Remy Pontes ’17 spent his summer working toward one goal: peace. Starting at the end of the spring, Pontes worked as a legislative intern for Massachusetts Peace Action (MPA). MPA is an affiliate of Peace Action, the nation’s largest grassroots funding campaign. According to their website, “For over 50 years, Peace Action has worked for an environment where all are free from violence and war.”

    “Massachusetts Peace Action has their fingers in a whole range of conflicts and ideas that they like to tackle over the course of the summer,” Pontes said in an interview with the Justice. As an intern, Pontes was involved in a wide range of tasks including fundraising, event planning and tracking legislation.

   More specifically, one of Pontes’ main focuses over the summer was working on the nuclear disarmament campaign. He worked to gather and write literature on the subject, talking with experts and getting them to contribute. Pontes worked closely with Jonathan King, a Massachusetts Institute of Technology biology professor and chair of the MPA nuclear abolition working group.

   Pontes was also heavily involved in working with a group focused on prioritizing the federal budget to make it more community based. One of the main discussions was surrounding the idea of overspending in the military. Pontes asserted that many Massachusetts residents are unaware of how their tax dollars are being spent, “so I worked a lot with the campaign trying to basically write out this literature in a way that it actually connects with people.” 

   The culmination of Pontes summer internship was the event he planned, “Boston Remembers,” which took place on Aug 9, Nagasaki Day. Though in past years, the focus has solely been on Hiroshima and Nagasaki, for this event, Pontes noted the importance of the year led them to have a more overall focus on systemic violence. “Nagasaki Day … also happened to be the 2nd anniversary of the death of Michael Brown in Ferguson. So this year, because it’s an election year, and because there is a lot of racial and political tension, we also tried to incorporate gun violence and other issues into the day,” Pontes said. The day began with a procession from the First Church of Boston. The event included speakers from the Black Lives Matter community, church officials and Chaplain Clementina “Tina” Chéry from the Louis D. Brown Peace Institute. There were also Japanese dancers and folk singers.

    Pontes’ work toward peace won’t end with the summer. Last spring, he founded Brandeis Peace Action, an on campus club officially affiliated with MPA. Tufts University, Emmanuel College, Holy Cross University and Harvard University also have Peace Action chapters. “I worked closely with the Tufts interns so we’re going to try and co-host some events,” Pontes said.

    The club has the freedom to focus on any peace related issues, though Pontes is hoping to continue his work on nuclear disarmament and military spending reduction. He also spoke about hopes to touch on issues like divestment and Islamophobia. When considering the focus on the club Pontes said, “We’re really trying to make this a collective and focus on issues that really reside with everybody.”
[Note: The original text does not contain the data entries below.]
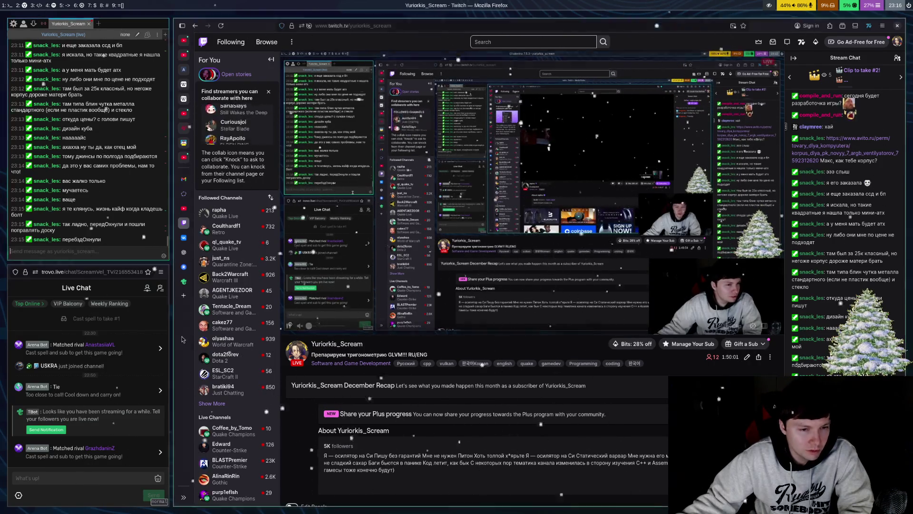
{"action": "mouse_move", "coordinate": [228, 309]}
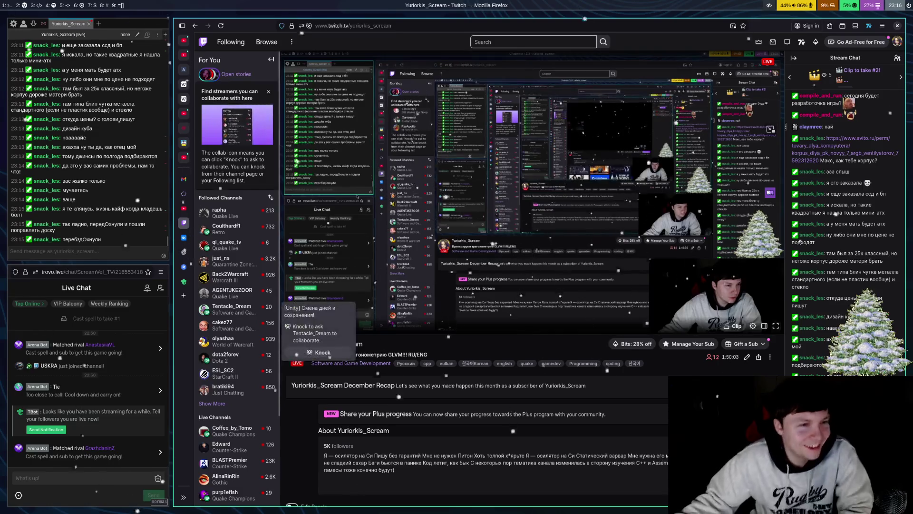
Step: From the GeoGebra window, open google.com in a new tab
{"action": "left_click", "coordinate": [184, 196]}
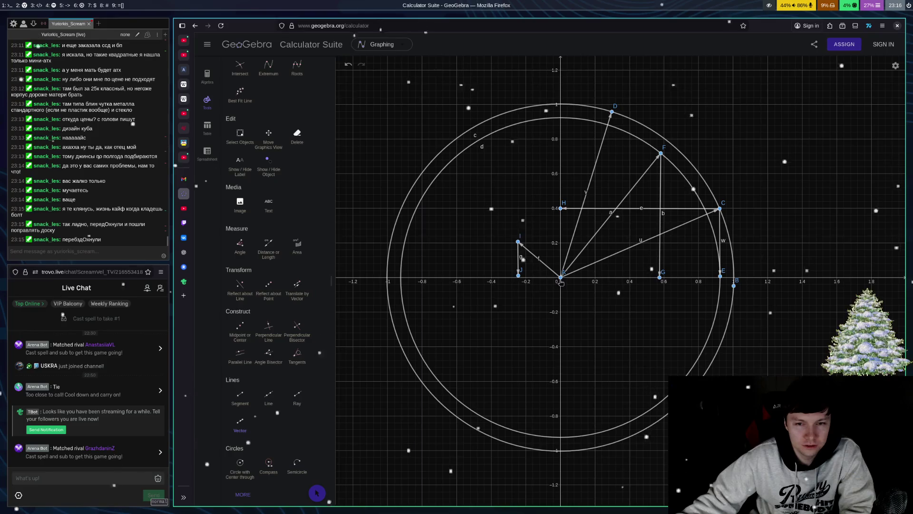
{"action": "key", "text": "ctrl+t"}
    Pontes asserts the partnership the club has with MPA is essential to success. “If we want to get something done — if we want to focus on a certain issue, if we want to protest, if we want to start a campaign, if we want to have a fundraiser, sign petitions — whatever it is — I  can contact a representative from MPA. …  We have all of these resources at our disposal,” he explained.

    Currently Pontes is busy planning the upcoming semester for Brandeis Peace Action, which, he hopes, will start with the club getting officially by Brandeis. Next, he hopes to organize guest speakers and event collaborations with other Brandeis clubs.
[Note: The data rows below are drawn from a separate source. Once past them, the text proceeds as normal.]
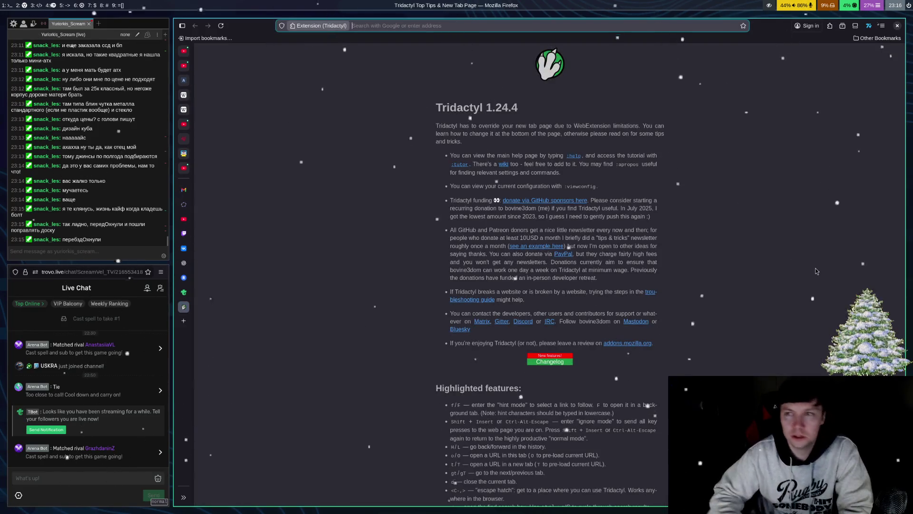
{"action": "type", "text": "google.com"}
{"action": "key", "text": "Return"}
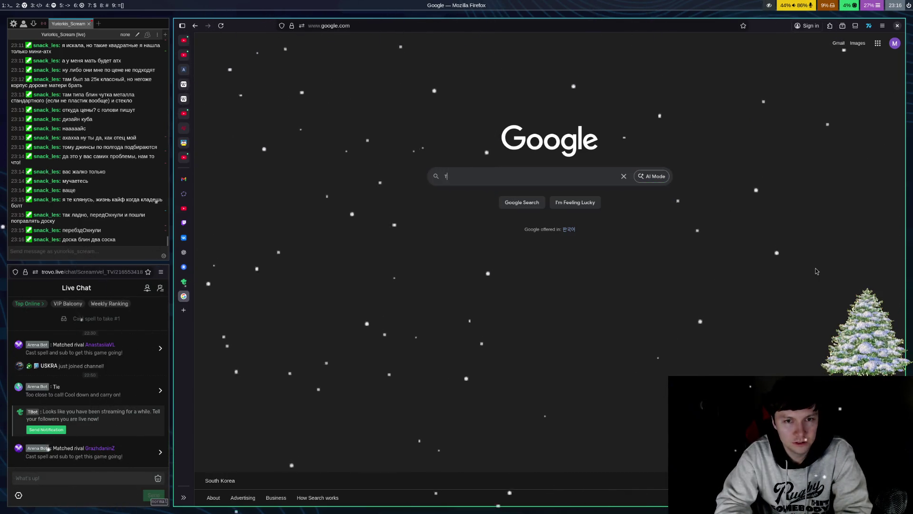
Step: Search 'теорума пифагора доказательство' and open the Skysmart article on the proof
{"action": "type", "text": "теор"}
{"action": "key", "text": "Down"}
{"action": "type", "text": "доказате"}
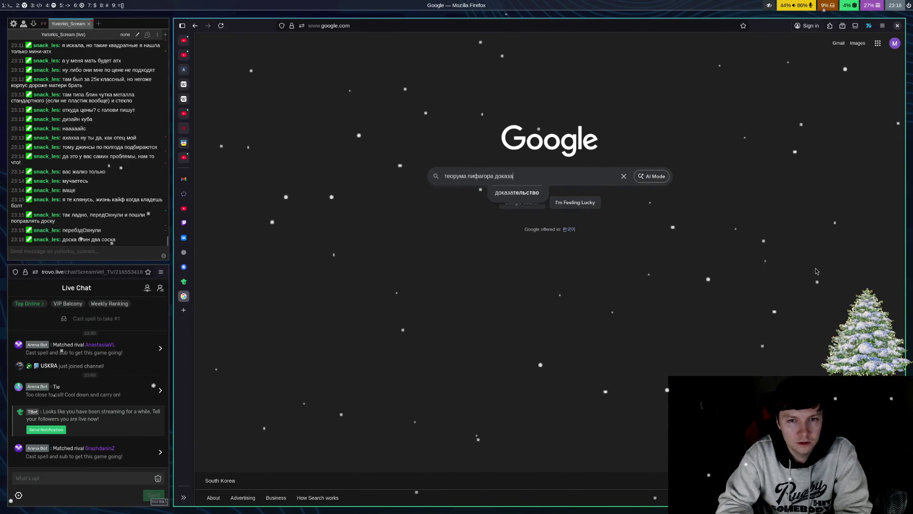
{"action": "type", "text": "льство"}
{"action": "key", "text": "Return"}
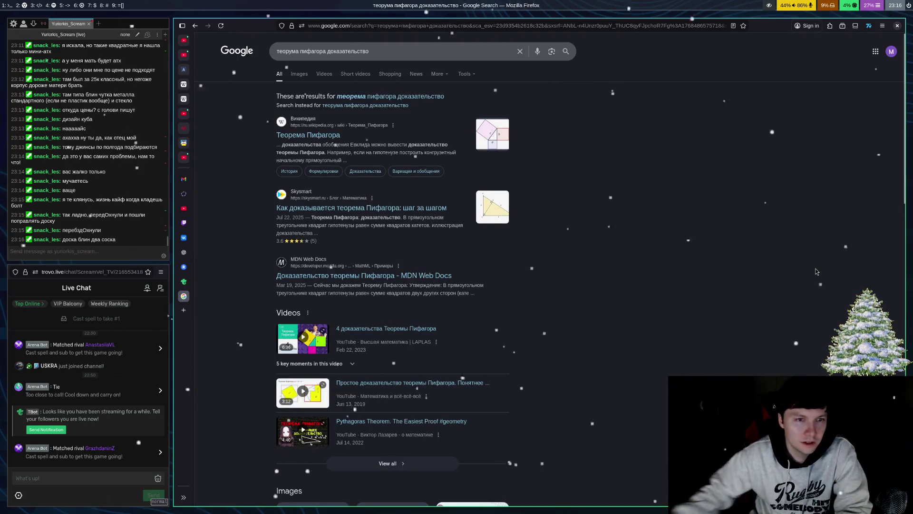
{"action": "left_click", "coordinate": [370, 214]}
   Pontes has high hopes for the club’s continuation after his graduation, but right now, he’s focused on making a difference to individual students. “Even by just coming to one meeting I’m hoping that people kind of get something out of it and learn something new that kind of urges them to do their own research and opens their eyes to new issues that may not be talked about in the media,” he said. In explaining the draw of Brandeis Peace Action, Pontes explained, “You’d be involved in a national organization with resources. You’ll get some foreign policy experience; you get to talk about subjects that you might not get to talk about in class. You’ll get to meet a lot of cool people who share your vision for social justice.”

   Pontes wants students to realize the ability they have to create change. “The everyday person doesn’t understand how much power they have. So if we start moving as a collective, we can create change,” he concluded.